Le 31 août 2025, s’ouvrait à Tianjin, en Chine, le sommet de l’Organisation de coopération de Shanghai (OCS). La photo de famille est éloquente : Chine, Russie, Inde, Iran, Pakistan, les « -istan » d’Asie centrale… et désormais la Biélorussie — dix membres couvrant presque toute l’Eurasie. Poutine et Modi sont bien là, signe que la plateforme reste utile malgré les rivalités internes.
L’OCS n’est pas qu’un club diplomatique : c’est un espace où se négocient sécurité régionale, corridors énergétiques, normes techniques et coopérations industrielles, sur fond de guerre des tarifs et de sanctions. Son agenda mêle sécurité, la Structure antiterroriste régionale (RATS), commerce et connectivité — autant de sujets qui façonnent des chaînes de valeur alternatives.
Le RATS, organe permanent de l’OCS basé à Tachkent, a pour mission de coordonner la lutte des États membres contre les « trois fléaux »: terrorisme, séparatisme, extrémisme. Concrètement, cela signifie : partage de renseignements, listes communes d’individus et d’organisations, exercices conjoints, coopération judiciaire et, de plus en plus, cybersécurité.
Dans un monde qui change, l’OCS s’affirme avec un volet “opérationnel” (non comparable à l’OTAN) et un cadre pour harmoniser pratiques et narratifs sécuritaires en Eurasie — et au-delà. Rappelons que l’organisation s’est élargie deux années de suite : l’Iran en 2023, puis la Biélorussie en 2024, à Astana. Ce n’est pas anodin.
Pendant que Paris tourne en rond sur des arbitrages budgétaires et se contemple le nombril, à Tianjin s’écrit un autre récit : celui d’un monde multipolaire où l’Europe est bien loin, trop loin pour exister.

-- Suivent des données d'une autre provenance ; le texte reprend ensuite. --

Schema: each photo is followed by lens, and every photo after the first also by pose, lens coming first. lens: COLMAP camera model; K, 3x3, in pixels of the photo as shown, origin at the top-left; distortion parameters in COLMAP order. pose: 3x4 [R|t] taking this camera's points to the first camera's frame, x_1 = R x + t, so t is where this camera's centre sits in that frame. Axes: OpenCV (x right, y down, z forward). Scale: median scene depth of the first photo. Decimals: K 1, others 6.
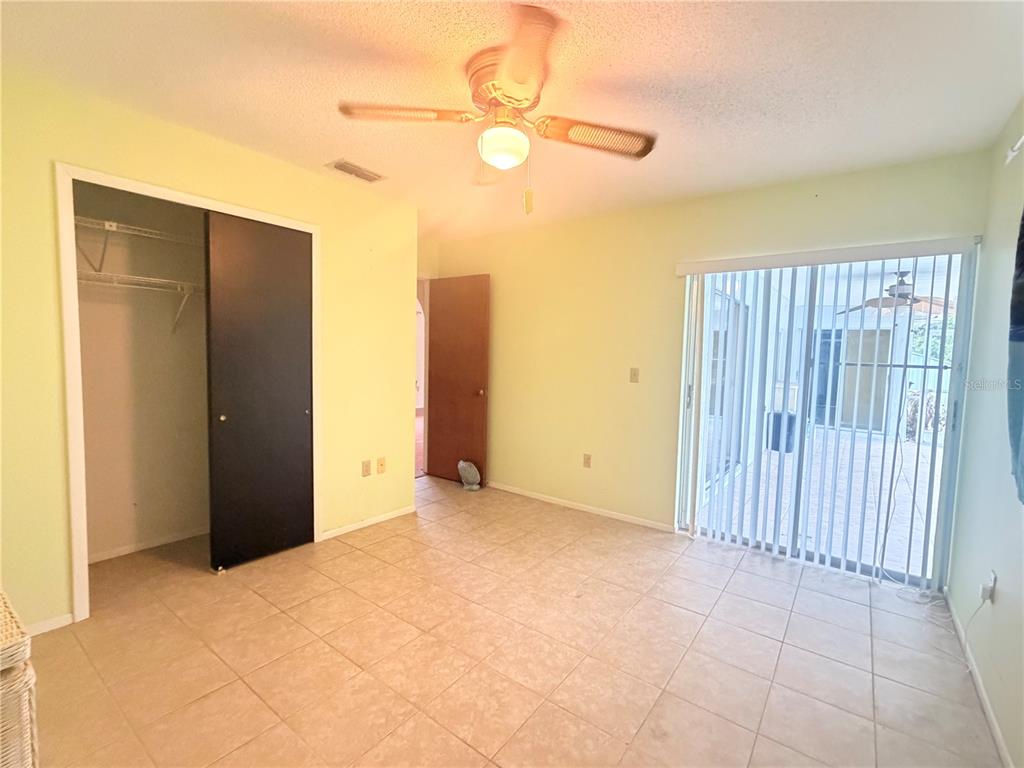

Mercredi 3 septembre 2025. Nouvelle photo “magnifique” : Vladimir Poutine, Xi Jinping et Kim Jong-un. La Russie et la Corée du Nord encadrent l’Empire du Milieu — la Chine, ou, si vous préférez, la Chine comme Empire du Milieu, encadrée par son premier cercle de vassaux. Oui, le monde change. Oui, il change, et loin de là, sans l’Occident. Et cela vous surprend ? Xi a martelé : « La renaissance de la nation chinoise est inarrêtable » (discours du 3/09/25). Qu’est-ce que vous n’avez pas compris ?
Et comme certains ne semblent toujours pas comprendre, je rajoute : cette démonstration de force (parce que c’est bien de cela qu’il s’agit) marque le 80ᵉ anniversaire de la capitulation du Japon et de la fin de la Seconde Guerre mondiale se tient sur la Place Tian’anmen, un lieu lourdement chargé d’histoire où, en 1989, ce déroula le massacre de manifestants pro-démocratie. Inscrire un tel spectacle à cet endroit, en pleine commémoration du 80ᵉ anniversaire de la fin de la Seconde Guerre mondiale, envoie un message clair : la Chine impose son récit militaire et politique, tourné résolument vers l’affirmation de puissance et la revanche sur le siècle d’humiliation que l’Occident lui a fait subir. En d’autres termes, Winnie l’Ourson* vous fait un pied de nez.
* en référence à une pseudo ressemblance entre Xi Jinping et Winnie l’Ourson, publié en 2013 lors de la visite de Xi auprès du président américain Barack Obama aux États‑Unis. Une photographie des deux hommes marchant côte à côte a immédiatement fait penser aux personnages de Winnie l’ourson et Tigrou, une analogie moqueuse largement partagée sur les réseaux sociaux chinois et censurée depuis par Pékin.